start Provided passage

Credit & Copyright: NASA, Goddard Space Flight Center/SVS
- Inset: NASA, ESA, Hubble SM4 ERO Team
Explanation:
If
you're looking
for something
to print with that new
3D printer, try out a copy of the Homunculus Nebula.
The dusty, bipolar cosmic cloud is around 1 light-year across
but is slightly
scaled
down for printing to
about 1/4 light-nanosecond or 80 millimeters.
The full scale Homunculus surrounds Eta Carinae,
famously unstable
massive stars in a binary system
embedded in the extensive
Carina Nebula
about 7,500 light-years distant.
Between 1838 and 1845, Eta Carinae
underwent the Great Eruption becoming
the second brightest star in planet Earth's night sky
and ejecting the Homunculus Nebula.

end Provided passage

Task goal ::
Continue the description of the Homunculus Nebula, starting after its last sentence. The items that come next play no part in the work.

start Record list

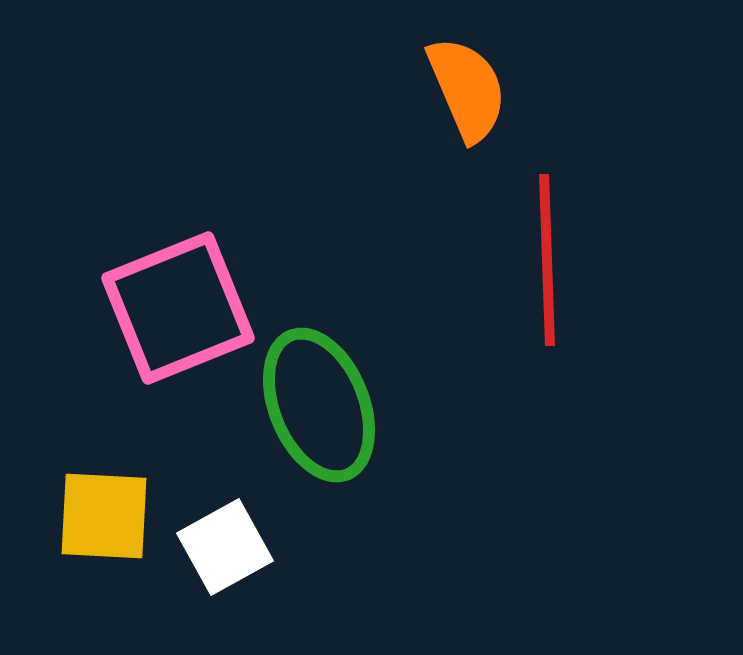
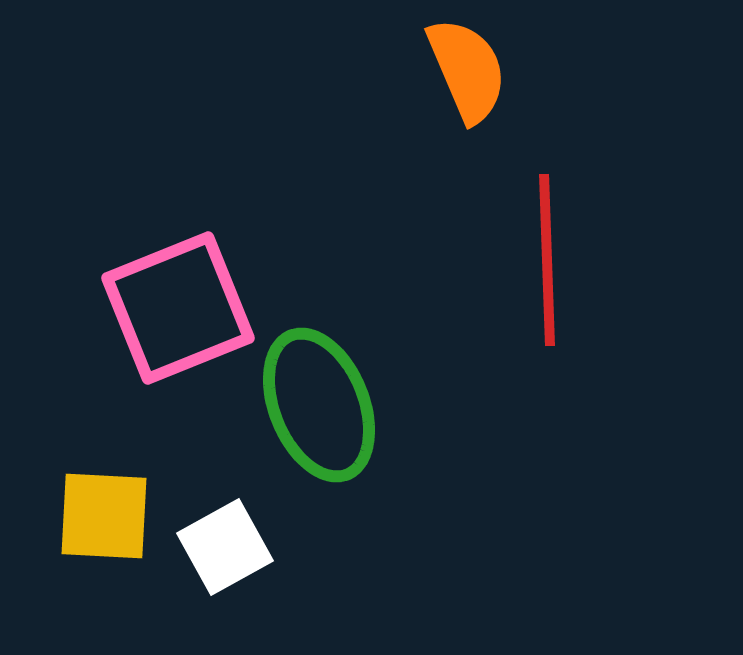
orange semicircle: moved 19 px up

end Record list
start Record list

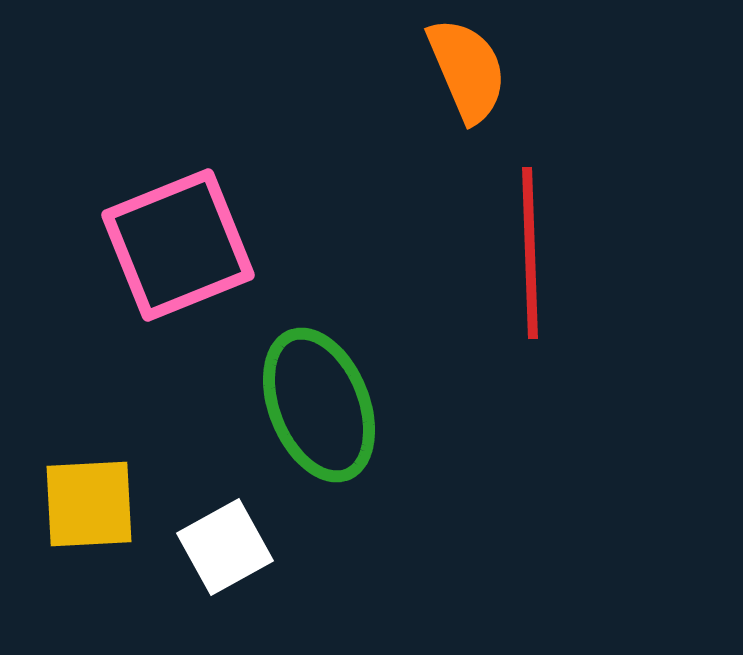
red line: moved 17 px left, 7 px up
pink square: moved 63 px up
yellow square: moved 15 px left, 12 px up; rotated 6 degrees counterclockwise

end Record list

Answer to the task ::
The
new 3D model of the still expanding Homunculus
was created by
exploring
the nebula with the European Southern Observatory's
VLT/X-Shooter.
That instrument is capable of mapping the
velocity of molecular hydrogen
gas through the nebula's dust at a fine resolution.
It reveals trenches, divots and protrusions,
even in the dust obscured regions that face away from Earth.
Eta Carinae
itself still undergoes violent outbursts,
a candidate to explode in a spectacular supernova
in the next few million years.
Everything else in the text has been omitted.